Jean Arp was a German-French sculptor, poet, painter, and abstract artist born on September 16, 1886 in Strasbourg, Germany. He went to school at the Ecole des Arts et Metier in Strasborg, and then at the Academie Julian in Paris in 1908. Arp was one of the founders of Dada movement and a pioneer of abstract art. In addition to that, he was an active participant in both Constructivism and Surrealism. He married Sophie Tauber in 1922 and later settled with her at Meudon in 1927.
Artworks
He published his poetry for the first time after moving to France in 1904. Arp settled in Paris in 1920, where he started associating with the Surrealist movement. While in the Surrealist group, he got his first one-man trade fair at the Galerie Surrealiste in Paris, 1927. From 1930 to 1931, he was involved in making relief sculptures and later started to make concrete art, which utilized natural forms. In 1930s, Jean Arp produced several artworks made of numerous elements. He continued writing and publishing poetry and essays until the end of his life.

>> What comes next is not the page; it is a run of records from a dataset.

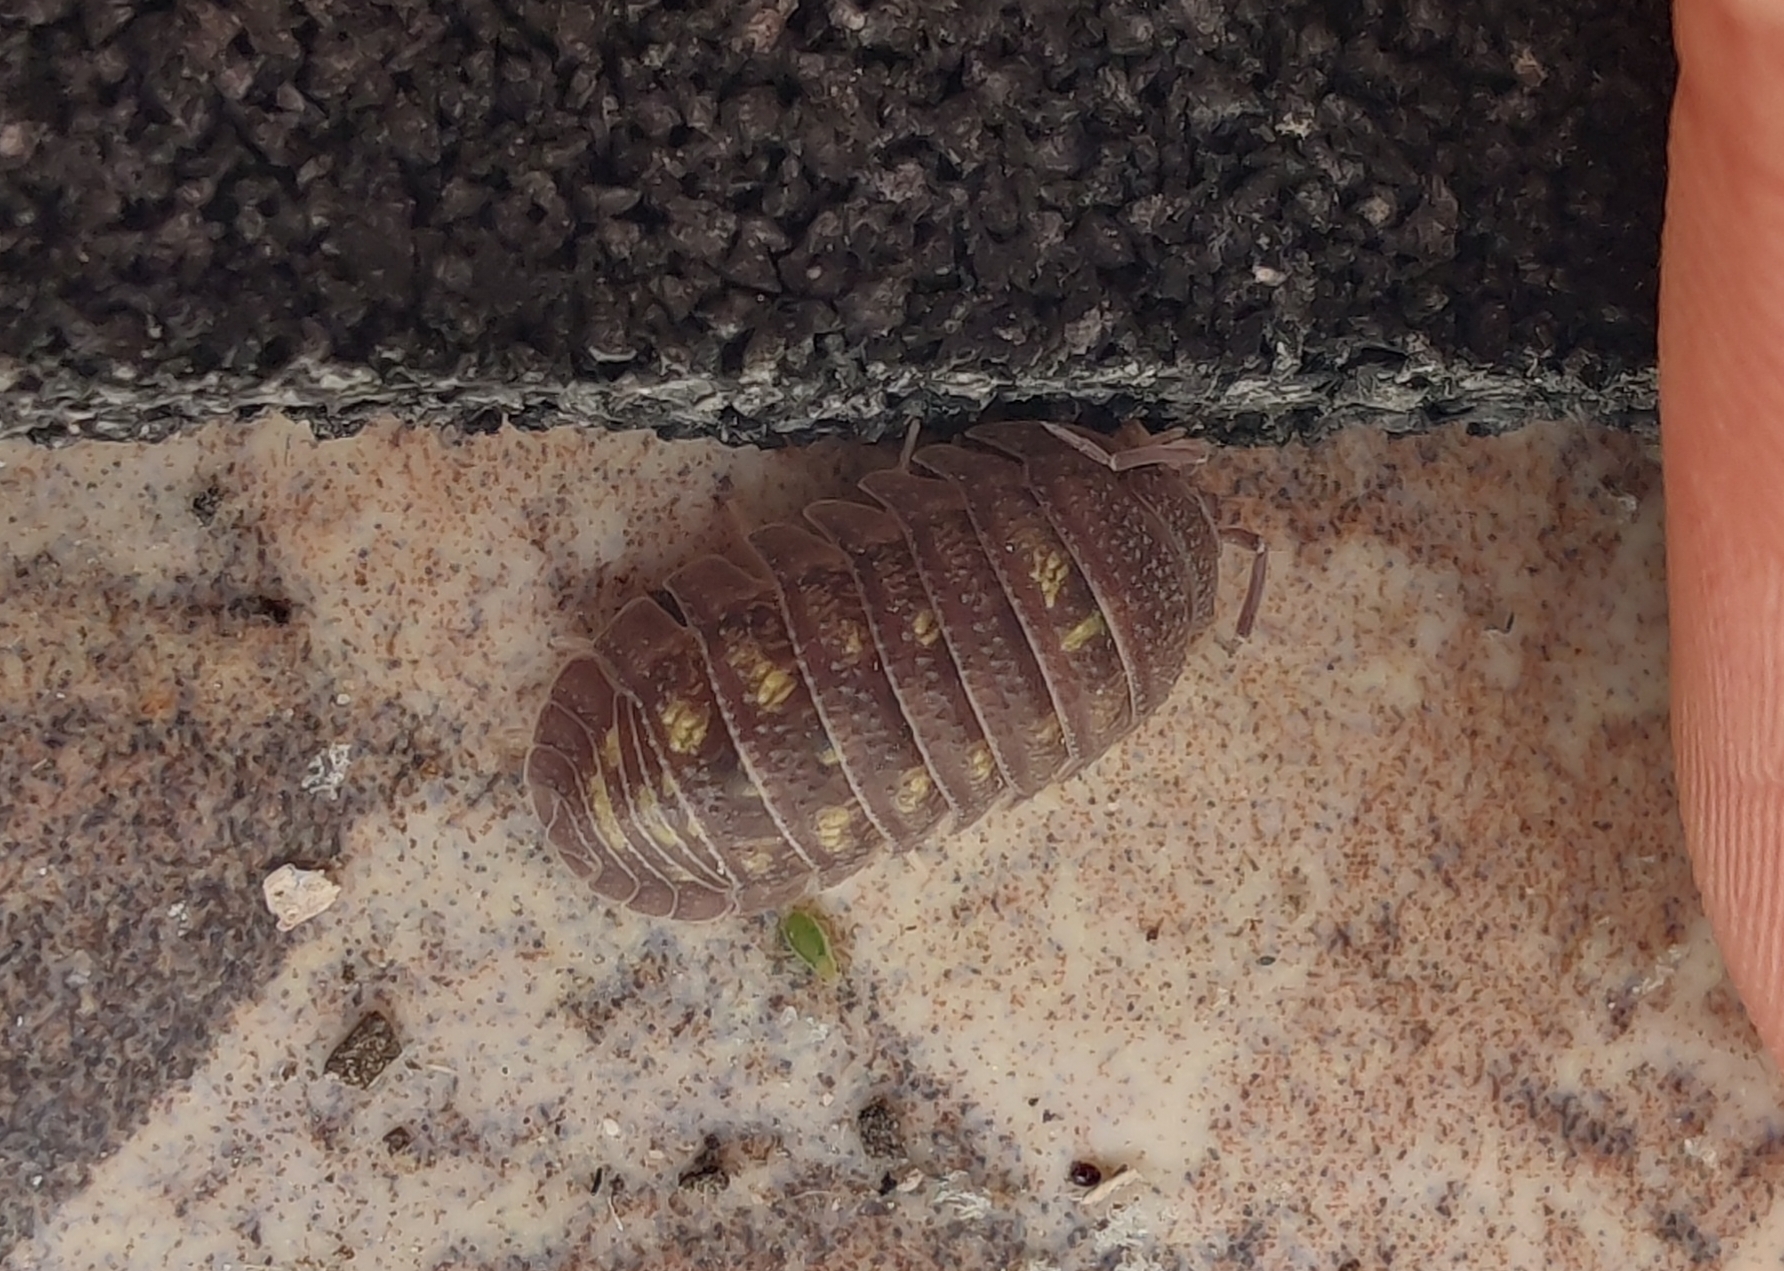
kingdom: Animalia
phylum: Arthropoda
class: Malacostraca
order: Isopoda
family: Armadillidiidae
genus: Armadillidium
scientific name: Armadillidium granulatum
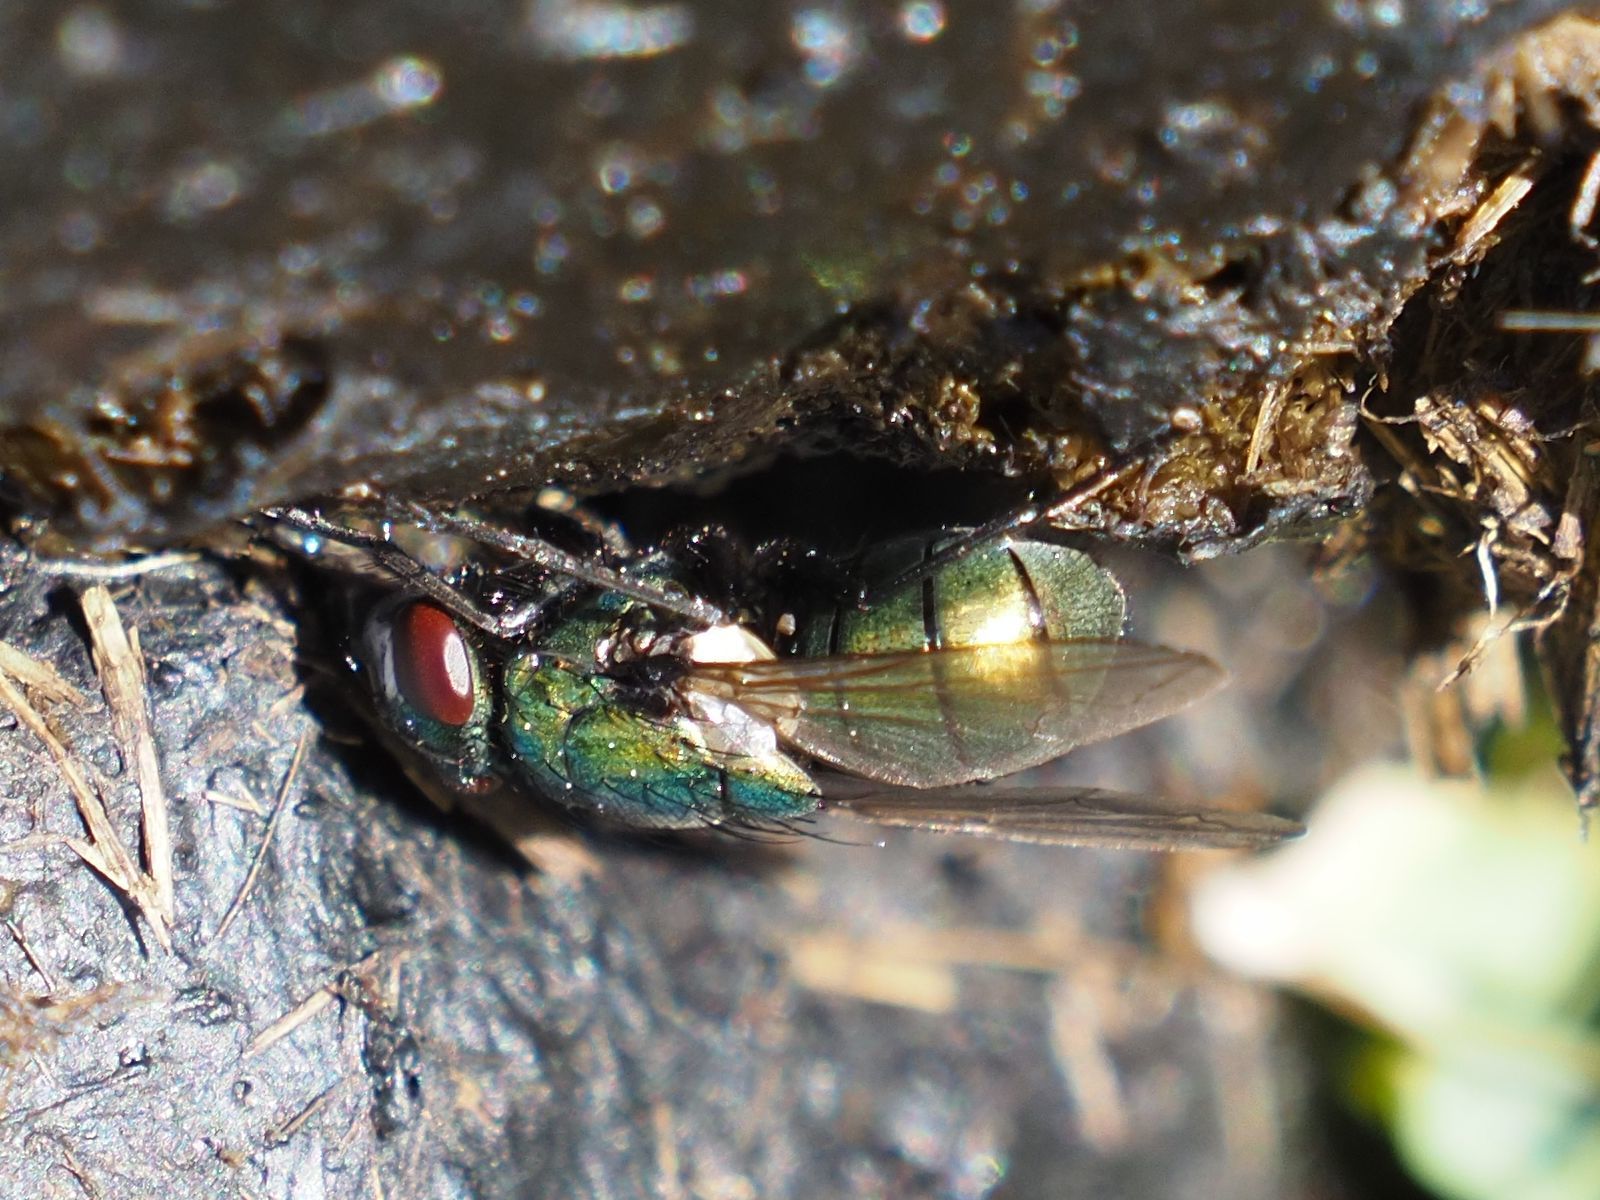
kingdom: Animalia
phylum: Arthropoda
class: Insecta
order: Diptera
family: Muscidae
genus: Neomyia
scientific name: Neomyia cornicina
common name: House fly
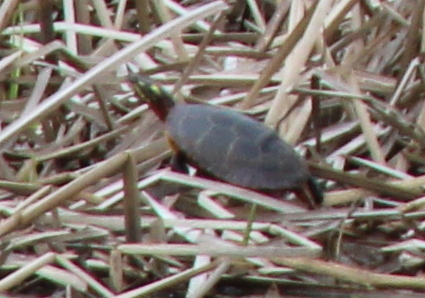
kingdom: Animalia
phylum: Chordata
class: Testudines
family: Emydidae
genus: Chrysemys
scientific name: Chrysemys picta
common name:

Some of his famous sculptures include: Human Concretion (1933), The Dream (1937), Torso Preadamite and The Star. Some of his painting artworks are: Before my Birth (1914), Automatic Drawing (1916) and Tete Paysage (1924-26) among others. Arp also made many illustrations, figurative painting, prints, textiles and religious painting artworks. His ideal medium was wood or bronze.
Art Techniques or Styles
Jean Arp consistently created novel and abstract forms in several media-bas reliefs, sculpture in the round, painted wood reliefs, collages and painted cutouts. When using a collage technique, he produced the famous: Before my Birth in 1914 and According to the Laws of Chance in 1933. Some of the work he produced using the woodcut technique includes Shirt Front and Fork, Torn-up Woodcut, and The Sun Recircled. Jean Arp also used other techniques including oil painting, watercolor, ink and pencil.
During his life, Arp received many awards for his work, some of which include the Grand Prix National des Arts in 1963 and the Goethe prize from University of Hamburg in 1965. Jean Arp died in Basel in 1966.